I am currently using my NetFlix membership to re-watch the entire run of the X-Files (what a great show!). Two days ago, I saw the episode, "War of the Coprophages." This entire episode is about a small town where roaches - yes, roaches - attack the local populace. To death. I can only imagine that on the scale of ways to go, "death by roach attack" is pretty high on the awful scale, a bit worse than "death by drowning in a vat of sausage gravy" and a bit better than "death by exposure to Yakoff Smirnoff jokes."

Now I have cockroaches on the brain. Think back to the Law of Attraction. What we focus on, we attract into our lives...

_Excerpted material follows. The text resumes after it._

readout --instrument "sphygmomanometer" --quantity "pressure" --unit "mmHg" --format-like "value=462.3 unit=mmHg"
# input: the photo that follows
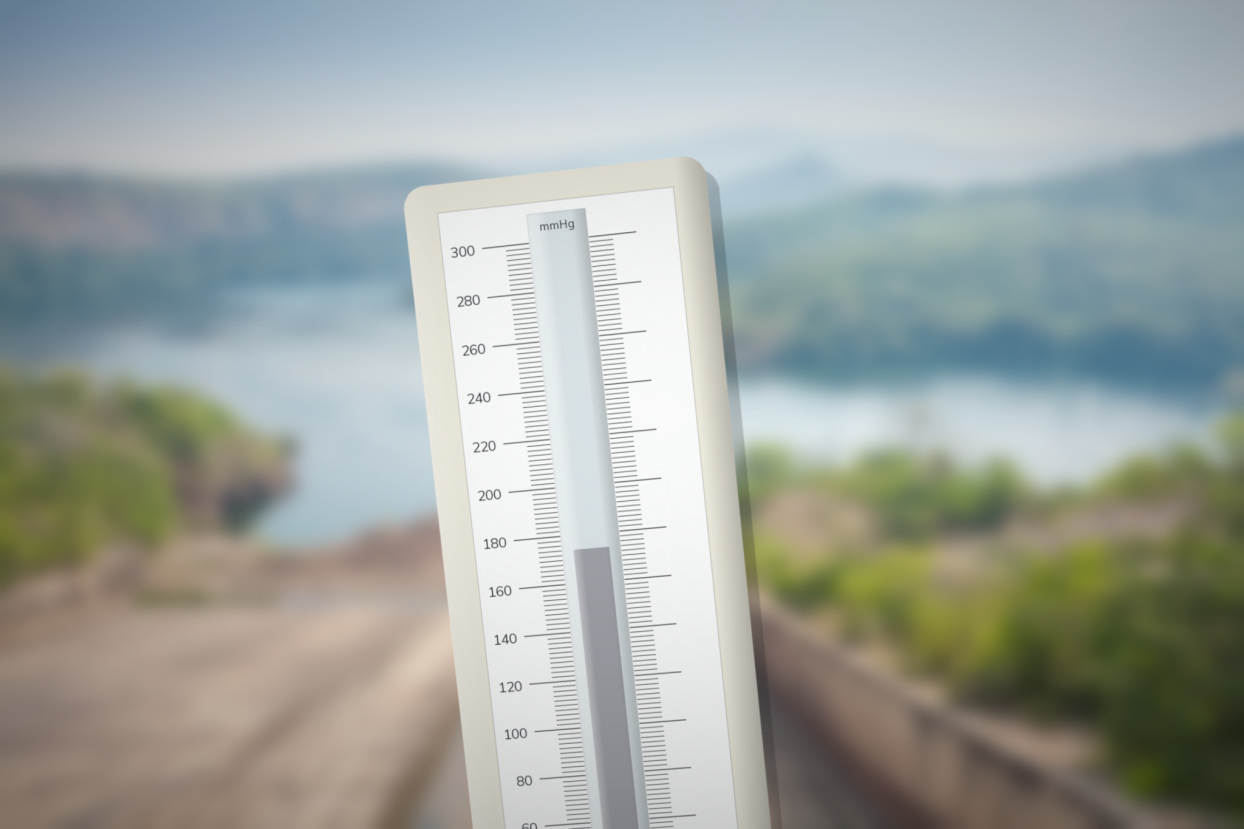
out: value=174 unit=mmHg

The next day, I am sitting at my desk, typing away, when I feel a little tickle on my arm. I innocently look down, and I SEE A COCKROACH ON MY ARM! And not one of those little suckers - this is a giant cockroach, easily three inches long! I flip out and shriek like a little girl, knock it off my arm, and go scrambling for a paper towel. In this time, the roach disappears under my couch. The next three hours of my life play out like a bad slasher movie. Every time I feel an itch or a tickle, or hear an unfamiliar sound, I envision myself starting to investigate only to get jumped on by a giant roach just as I turn the corner. Eventually, one of those times I heard a sound it actually was the invader, and I managed to dispatch of him before he could get away.

The weird thing is that I don't have a roach problem. This is the first roach I have ever seen in this place, and I have been here almost five years now. Somehow, within 24 hours of watching an X-Files episode devoted to roaches, one ends up not only in my place but on my arm.

Law of Attraction or crazy coincidence? Decide for yourself.

Now if you'll excuse me, I need to go focus on beautiful women and untold riches. Or maybe just on the Orkin man.